To date, MM remains incurable despite the greatly improved clinical perspective due to novel immunomodulatory agents like lenalidomide and pomalidomide and highly promising antibodies like daratumumab (anti-CD38) and elotuzumab (anti-CS-1/SLAMF7).

Given their excellent safety and feasibility profiles, NK cells are interesting candidates to combine with these novel agents to enhance clinical efficacy and to ultimate achieve curative treatment for MM patients.

One way to improve clinical responses of IPH2101 may be by combinational therapies with drugs providing strong activating signals to the NK cells. In a phase, I clinical trial with relapsed/refractory MM patients, the combination of the anti-KIR antibody with lenalidomide, an immunomodulatory agent, augmented NK cell function and resulted in an objective response.
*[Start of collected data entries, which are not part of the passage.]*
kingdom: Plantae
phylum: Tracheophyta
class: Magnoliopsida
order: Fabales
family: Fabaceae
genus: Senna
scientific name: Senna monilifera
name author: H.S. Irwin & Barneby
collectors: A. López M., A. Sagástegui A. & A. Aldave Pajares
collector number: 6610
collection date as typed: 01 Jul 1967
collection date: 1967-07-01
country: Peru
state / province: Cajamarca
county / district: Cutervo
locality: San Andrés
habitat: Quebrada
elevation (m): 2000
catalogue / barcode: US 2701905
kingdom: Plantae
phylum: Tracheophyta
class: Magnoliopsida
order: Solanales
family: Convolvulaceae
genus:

Inhibitory NK cell signaling

Moreover, the combination of IPH2101 and the ADCC-triggering antibody daratumumab could also enhance NK cell cytotoxicity against MM cell lines and against primary myeloma cells in vitro while IPH2101 alone did not induce a significant antitumor effect in this setting.

Blocking NKG2A is another option to reduce inhibitory NK cell signaling aiming to improve the effector function of either endogenous NK cells or of donor NK cell in allo-SCT or adoptive transfer settings.

In a preclinical mouse study, infusion of NKG2A+ NK cells mediated anti-leukemia effects when NK cells were pre-treated with an anti-NKG2A antibody and rescued the mice from developing leukemia.

In another in vitro preclinical study, blocking NKG2A with the anti-NKG2A antibody monalizumab could restore the cytotoxic potential of NK cells derived from patients with chronic lymphocytic leukemia. However, thus far completed clinical trials testing the safety and efficacy of monalizumab in MM patients are not available.